The other thing I have meticulously planned out are gifts. I buy gifts for my children all year long, so by the time December comes I only have to worry about small stocking stuffers. Because I have their gifts ready I can start wrapping everything early on in the month and stick the presents under the tree, then there’s one less thing to worry about.
Remember you don’t have to do everything
If you’re anything like me you have some grandiose ideas about what Christmas should look like. Everything should be perfect so you’re kids can have the most magical Christmas ever.
Let go of that idea.
You’re not going to be able to do everything. You may have to let go of the idea of homemade sugar cookies you lovingly frost to perfection for your sweet children. It’s okay, you’re children will still be fine, and most likely the won’t even feel like they missed out. Find an easier substitution for the things you want to do. Continuing with the cookie example, maybe instead you can help your children with a gingerbread house (from a pre-made kit). Your children will still have the memories, but it requires a lot less work on your part.

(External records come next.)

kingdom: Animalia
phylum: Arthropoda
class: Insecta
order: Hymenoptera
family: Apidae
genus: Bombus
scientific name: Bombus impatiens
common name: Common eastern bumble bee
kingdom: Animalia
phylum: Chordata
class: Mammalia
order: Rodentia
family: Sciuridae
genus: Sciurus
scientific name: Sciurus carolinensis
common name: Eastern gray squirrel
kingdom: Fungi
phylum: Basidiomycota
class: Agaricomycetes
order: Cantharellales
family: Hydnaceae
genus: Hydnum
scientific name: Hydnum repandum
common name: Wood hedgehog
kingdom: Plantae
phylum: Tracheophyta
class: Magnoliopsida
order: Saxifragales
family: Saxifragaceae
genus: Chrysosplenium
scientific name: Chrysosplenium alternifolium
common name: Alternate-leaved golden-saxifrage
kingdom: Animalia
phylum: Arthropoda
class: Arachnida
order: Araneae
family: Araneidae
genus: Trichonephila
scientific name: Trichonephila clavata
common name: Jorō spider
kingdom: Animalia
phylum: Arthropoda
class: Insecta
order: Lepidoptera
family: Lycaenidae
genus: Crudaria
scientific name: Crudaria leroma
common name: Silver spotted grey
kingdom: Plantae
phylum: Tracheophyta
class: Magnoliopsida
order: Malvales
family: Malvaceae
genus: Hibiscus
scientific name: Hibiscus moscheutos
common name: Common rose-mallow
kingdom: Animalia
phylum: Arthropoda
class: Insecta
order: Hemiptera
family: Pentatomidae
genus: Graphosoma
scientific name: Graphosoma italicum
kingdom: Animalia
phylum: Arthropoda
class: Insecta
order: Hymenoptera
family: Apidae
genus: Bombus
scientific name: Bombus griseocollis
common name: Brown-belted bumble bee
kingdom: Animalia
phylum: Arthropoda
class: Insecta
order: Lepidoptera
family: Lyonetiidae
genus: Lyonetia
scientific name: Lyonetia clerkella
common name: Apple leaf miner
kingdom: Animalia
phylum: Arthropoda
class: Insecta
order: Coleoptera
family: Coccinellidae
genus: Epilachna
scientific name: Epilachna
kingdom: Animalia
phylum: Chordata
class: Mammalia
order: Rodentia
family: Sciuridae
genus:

Try to develop new traditions that accommodate your illness and still meet your family’s needs. For example, you may not be able to cook a huge holiday feast like you’d wish to, but there’s no shame in delegating the cooking tasks or substituting homemade items for store bought. Our family had Rudy’s turkey for Thanksgiving and it was delicious, nobody cared that it wasn’t a homemade turkey.
Enjoy the small moments
Even if your body is miserable, allow yourself to enjoy the small moments of the holidays. For example, you may not have the energy to help set up the Christmas tree, but you can enjoy watching your children put up the ornaments.
You can also:
- laugh at all the ornaments your children made when they were little that they are now horrified by
- have your children set up the Christmas decorations around the house (depending on their ages and how much you trust them)
- drive around to look at Christmas lights
- read Christmas books to your children
- sing along to cheesy Christmas songs
- help your children with Christmas craft
Overall the key to success during the holidays is trying not to dwell on the things you can’t do, and appreciating the things you can.